Code change snippets
* * *

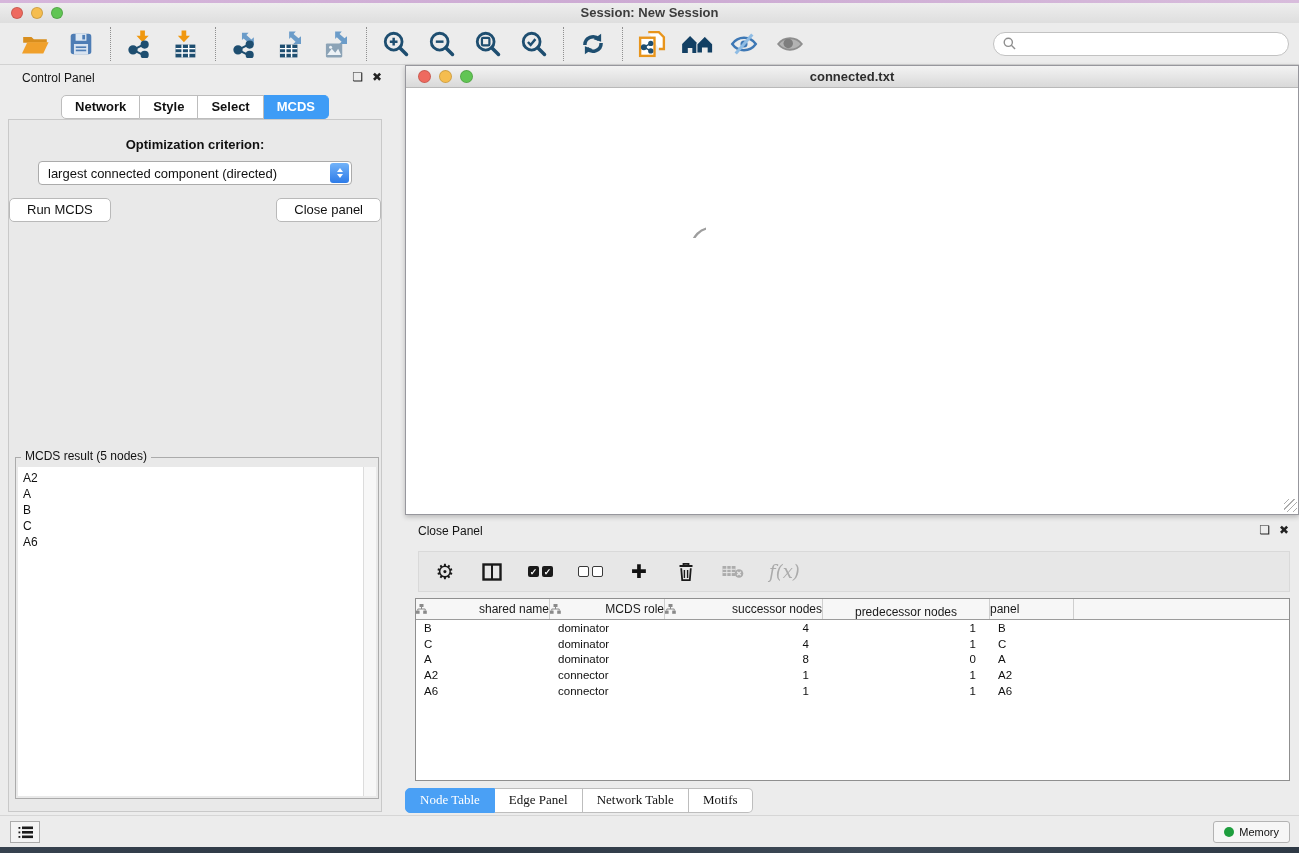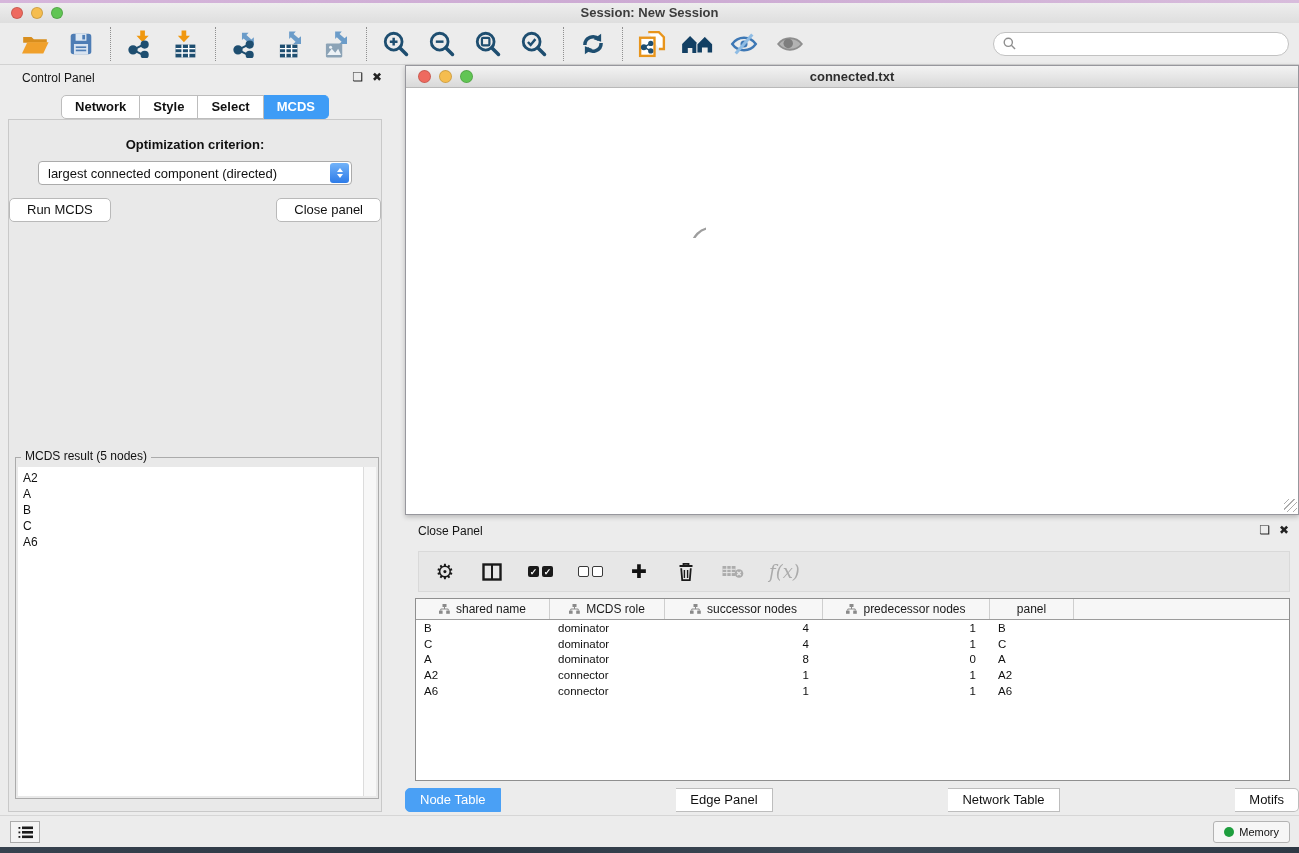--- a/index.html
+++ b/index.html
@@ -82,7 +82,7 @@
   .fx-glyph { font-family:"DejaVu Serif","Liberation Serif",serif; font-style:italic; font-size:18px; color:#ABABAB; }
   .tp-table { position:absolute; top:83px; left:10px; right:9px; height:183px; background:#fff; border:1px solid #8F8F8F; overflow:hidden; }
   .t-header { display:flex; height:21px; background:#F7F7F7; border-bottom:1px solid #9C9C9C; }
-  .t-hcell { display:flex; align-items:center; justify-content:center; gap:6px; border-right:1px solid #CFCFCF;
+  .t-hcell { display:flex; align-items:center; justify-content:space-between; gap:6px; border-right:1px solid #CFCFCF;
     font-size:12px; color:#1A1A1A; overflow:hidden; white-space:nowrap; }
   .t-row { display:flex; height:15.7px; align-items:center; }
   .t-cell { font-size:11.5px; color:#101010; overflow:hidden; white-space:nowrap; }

* * *

# Work task:
From the line holding "display:flex; height:21px; background:#F7F7F7;" down to the final line above, quote every line exactly and only those lines.

# Output for this exercise:
   .t-header { display:flex; height:21px; background:#F7F7F7; border-bottom:1px solid #9C9C9C; }
-  .t-hcell { display:flex; align-items:center; justify-content:center; gap:6px; border-right:1px solid #CFCFCF;
+  .t-hcell { display:flex; align-items:center; justify-content:space-between; gap:6px; border-right:1px solid #CFCFCF;
     font-size:12px; color:#1A1A1A; overflow:hidden; white-space:nowrap; }
   .t-row { display:flex; height:15.7px; align-items:center; }
   .t-cell { font-size:11.5px; color:#101010; overflow:hidden; white-space:nowrap; }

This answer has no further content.